DATASET RECORDS:

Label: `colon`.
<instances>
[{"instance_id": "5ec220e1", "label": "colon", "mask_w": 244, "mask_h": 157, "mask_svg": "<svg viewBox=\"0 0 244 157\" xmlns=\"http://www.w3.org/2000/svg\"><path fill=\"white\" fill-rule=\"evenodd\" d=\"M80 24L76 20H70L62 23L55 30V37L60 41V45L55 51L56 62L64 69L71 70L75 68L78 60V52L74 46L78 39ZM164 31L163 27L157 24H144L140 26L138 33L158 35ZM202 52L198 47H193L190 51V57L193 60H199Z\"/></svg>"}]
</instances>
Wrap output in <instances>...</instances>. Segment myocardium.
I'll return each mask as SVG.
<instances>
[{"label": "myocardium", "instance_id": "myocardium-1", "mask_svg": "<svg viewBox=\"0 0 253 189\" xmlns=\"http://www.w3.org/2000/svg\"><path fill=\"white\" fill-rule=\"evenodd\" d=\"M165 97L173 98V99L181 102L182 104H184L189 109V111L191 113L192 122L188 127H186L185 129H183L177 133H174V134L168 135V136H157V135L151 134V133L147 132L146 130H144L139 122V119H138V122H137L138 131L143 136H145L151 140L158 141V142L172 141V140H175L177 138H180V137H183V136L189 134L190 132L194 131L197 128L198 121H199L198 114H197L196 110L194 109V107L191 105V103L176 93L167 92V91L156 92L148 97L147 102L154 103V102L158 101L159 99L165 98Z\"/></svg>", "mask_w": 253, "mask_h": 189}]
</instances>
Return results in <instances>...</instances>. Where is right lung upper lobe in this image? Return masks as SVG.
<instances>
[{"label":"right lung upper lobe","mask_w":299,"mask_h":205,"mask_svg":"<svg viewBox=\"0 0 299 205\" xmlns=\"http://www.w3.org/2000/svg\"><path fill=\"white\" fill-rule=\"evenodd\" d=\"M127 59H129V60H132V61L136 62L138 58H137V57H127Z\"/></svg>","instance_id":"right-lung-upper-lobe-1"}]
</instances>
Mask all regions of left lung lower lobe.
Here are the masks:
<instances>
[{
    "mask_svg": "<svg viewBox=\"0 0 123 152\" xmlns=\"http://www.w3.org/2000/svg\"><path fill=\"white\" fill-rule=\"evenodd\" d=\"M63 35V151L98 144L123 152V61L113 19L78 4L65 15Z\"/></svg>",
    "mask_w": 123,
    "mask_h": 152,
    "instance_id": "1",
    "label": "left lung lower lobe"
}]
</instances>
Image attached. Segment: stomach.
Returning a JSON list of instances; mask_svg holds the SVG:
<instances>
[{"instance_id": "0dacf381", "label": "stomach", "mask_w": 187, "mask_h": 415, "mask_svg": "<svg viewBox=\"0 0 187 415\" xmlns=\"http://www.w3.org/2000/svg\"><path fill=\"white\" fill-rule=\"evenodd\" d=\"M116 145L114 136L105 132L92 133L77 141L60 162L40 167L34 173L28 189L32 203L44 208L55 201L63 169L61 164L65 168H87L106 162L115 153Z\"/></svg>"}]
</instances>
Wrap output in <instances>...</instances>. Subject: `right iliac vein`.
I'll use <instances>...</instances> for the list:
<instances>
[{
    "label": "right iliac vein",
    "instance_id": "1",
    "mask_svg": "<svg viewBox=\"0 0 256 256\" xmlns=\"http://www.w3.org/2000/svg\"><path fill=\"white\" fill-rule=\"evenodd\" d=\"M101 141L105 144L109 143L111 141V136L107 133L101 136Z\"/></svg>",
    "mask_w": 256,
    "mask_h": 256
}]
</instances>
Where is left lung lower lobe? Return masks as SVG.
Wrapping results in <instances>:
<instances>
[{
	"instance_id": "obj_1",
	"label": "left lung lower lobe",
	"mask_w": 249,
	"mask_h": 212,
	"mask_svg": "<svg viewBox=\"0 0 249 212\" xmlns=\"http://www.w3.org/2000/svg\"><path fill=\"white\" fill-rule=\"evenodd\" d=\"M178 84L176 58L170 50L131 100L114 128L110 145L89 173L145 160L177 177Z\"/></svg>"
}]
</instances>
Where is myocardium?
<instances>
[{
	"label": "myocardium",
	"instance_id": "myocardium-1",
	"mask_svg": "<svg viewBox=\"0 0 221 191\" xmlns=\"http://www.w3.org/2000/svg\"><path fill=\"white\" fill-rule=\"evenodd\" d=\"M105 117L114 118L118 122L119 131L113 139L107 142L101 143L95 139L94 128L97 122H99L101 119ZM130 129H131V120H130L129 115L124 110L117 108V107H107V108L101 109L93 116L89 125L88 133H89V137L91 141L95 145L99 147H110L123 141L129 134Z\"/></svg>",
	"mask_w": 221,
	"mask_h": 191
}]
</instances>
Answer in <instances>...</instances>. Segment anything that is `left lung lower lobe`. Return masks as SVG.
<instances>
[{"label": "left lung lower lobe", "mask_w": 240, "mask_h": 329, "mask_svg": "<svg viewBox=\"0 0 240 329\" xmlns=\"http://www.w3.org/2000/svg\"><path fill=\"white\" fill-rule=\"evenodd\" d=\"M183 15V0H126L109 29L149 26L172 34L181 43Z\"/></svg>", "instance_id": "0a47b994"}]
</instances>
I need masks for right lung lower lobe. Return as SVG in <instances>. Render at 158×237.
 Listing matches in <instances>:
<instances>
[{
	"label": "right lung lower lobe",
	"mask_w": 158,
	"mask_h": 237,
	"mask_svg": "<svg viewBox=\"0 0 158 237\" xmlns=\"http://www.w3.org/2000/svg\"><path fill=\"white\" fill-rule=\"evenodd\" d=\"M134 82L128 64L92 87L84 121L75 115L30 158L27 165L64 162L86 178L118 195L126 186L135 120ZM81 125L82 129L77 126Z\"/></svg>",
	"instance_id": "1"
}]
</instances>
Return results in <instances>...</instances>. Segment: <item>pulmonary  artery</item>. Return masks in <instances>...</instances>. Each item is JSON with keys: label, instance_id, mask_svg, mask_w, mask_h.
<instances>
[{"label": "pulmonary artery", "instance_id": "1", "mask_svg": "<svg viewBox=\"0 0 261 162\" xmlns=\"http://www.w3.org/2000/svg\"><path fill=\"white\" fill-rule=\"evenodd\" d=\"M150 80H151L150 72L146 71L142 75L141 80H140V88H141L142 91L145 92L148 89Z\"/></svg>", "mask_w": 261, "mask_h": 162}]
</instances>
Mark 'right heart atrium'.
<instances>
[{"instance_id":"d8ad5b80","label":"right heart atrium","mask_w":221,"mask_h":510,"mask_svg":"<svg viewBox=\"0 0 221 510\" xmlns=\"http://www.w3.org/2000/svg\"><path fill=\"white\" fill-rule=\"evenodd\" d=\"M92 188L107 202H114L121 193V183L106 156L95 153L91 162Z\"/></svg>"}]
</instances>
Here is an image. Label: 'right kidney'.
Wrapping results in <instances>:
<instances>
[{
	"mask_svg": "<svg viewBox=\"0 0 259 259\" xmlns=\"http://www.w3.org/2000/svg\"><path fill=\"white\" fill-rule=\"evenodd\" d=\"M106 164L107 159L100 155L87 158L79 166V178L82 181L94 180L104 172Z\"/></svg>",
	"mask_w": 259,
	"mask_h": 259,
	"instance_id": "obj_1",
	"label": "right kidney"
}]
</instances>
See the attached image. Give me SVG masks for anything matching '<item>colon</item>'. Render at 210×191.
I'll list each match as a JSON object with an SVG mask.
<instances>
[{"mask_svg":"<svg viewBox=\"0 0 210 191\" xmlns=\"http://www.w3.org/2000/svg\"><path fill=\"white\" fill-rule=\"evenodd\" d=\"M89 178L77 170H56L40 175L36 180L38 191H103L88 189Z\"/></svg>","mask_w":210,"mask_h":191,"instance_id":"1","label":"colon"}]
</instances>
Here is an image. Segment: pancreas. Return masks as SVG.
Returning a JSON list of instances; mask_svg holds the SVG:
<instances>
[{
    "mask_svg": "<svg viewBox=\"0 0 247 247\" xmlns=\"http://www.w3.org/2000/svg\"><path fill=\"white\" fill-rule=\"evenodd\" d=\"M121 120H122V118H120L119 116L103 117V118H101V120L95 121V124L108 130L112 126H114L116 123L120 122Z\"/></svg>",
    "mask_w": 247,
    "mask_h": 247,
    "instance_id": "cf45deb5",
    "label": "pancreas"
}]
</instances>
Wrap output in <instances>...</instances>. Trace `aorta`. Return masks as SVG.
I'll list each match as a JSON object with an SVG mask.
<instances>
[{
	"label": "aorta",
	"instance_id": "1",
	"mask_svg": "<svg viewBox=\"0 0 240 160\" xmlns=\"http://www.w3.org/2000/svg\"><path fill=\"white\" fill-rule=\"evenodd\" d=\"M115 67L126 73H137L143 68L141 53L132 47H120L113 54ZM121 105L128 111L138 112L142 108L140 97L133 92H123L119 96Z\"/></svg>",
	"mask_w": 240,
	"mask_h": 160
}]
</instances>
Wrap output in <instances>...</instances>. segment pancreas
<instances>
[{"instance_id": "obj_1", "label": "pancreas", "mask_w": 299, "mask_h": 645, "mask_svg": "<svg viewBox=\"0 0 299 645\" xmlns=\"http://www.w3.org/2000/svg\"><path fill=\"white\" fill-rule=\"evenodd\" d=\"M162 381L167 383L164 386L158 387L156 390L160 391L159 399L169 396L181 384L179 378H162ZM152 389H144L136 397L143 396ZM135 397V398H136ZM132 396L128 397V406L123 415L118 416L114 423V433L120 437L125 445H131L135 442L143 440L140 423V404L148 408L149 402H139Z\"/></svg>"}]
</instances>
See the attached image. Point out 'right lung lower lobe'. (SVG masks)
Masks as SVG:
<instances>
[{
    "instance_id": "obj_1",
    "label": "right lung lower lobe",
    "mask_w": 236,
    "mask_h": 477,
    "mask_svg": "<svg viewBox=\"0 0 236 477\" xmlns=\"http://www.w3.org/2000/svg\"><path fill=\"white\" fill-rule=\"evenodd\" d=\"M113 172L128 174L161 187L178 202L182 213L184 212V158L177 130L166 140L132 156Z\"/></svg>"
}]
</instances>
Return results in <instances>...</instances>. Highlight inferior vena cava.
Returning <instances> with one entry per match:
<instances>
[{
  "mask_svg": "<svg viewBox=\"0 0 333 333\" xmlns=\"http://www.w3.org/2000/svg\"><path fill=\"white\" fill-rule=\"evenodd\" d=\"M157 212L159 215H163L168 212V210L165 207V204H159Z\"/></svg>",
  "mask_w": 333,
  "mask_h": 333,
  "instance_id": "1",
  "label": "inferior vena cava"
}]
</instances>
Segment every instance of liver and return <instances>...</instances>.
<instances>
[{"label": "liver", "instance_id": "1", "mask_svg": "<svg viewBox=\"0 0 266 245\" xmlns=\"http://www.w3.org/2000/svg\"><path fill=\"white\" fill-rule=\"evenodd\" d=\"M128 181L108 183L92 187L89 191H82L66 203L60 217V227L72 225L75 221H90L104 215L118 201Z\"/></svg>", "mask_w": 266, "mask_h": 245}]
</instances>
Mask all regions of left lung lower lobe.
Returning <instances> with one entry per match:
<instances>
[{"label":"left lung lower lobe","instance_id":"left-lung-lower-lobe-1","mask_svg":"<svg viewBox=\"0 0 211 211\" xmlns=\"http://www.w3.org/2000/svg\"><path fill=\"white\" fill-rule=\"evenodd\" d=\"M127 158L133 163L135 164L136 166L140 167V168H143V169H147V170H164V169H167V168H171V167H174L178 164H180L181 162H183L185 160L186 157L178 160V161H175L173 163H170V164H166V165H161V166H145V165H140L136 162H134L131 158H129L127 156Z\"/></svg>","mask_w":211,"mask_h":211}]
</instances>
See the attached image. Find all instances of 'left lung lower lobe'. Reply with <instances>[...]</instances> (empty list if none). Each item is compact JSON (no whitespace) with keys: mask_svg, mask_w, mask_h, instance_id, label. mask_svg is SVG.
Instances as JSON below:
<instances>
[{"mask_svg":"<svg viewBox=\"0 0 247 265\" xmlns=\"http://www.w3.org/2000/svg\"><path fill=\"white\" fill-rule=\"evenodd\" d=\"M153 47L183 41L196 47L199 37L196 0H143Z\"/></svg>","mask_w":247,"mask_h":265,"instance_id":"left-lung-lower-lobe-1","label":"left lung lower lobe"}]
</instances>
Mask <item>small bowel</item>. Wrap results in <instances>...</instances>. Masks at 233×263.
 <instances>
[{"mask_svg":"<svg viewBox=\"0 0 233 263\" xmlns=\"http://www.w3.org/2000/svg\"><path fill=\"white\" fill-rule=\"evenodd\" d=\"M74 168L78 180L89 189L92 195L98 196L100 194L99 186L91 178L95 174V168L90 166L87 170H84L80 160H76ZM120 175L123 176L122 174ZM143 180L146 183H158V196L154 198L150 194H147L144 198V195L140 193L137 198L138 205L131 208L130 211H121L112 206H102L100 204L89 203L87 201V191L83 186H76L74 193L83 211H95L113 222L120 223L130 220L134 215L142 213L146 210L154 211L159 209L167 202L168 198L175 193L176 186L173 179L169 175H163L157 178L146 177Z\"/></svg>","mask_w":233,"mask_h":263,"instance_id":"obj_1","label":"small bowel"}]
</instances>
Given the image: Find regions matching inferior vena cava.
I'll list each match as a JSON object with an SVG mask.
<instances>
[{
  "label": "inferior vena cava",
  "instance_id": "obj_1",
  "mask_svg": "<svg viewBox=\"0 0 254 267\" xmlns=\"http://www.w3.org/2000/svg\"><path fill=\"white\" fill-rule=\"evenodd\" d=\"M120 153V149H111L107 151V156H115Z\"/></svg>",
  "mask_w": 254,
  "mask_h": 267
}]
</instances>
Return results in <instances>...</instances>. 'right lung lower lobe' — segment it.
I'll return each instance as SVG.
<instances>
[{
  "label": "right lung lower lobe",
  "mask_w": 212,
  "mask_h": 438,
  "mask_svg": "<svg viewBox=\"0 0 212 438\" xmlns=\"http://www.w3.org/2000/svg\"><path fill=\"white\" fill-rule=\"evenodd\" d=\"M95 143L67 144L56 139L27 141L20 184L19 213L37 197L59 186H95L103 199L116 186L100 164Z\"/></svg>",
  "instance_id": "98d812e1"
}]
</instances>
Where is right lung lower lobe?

TASK DETAILS: Pick out every line in the listing above that contains the word "vena", and copy each of those lines in full.

EXERCISE RESPONSE:
Return results in <instances>...</instances>. Highlight inferior vena cava.
  "label": "inferior vena cava"
Given the image: Find regions matching inferior vena cava.
  "label": "inferior vena cava",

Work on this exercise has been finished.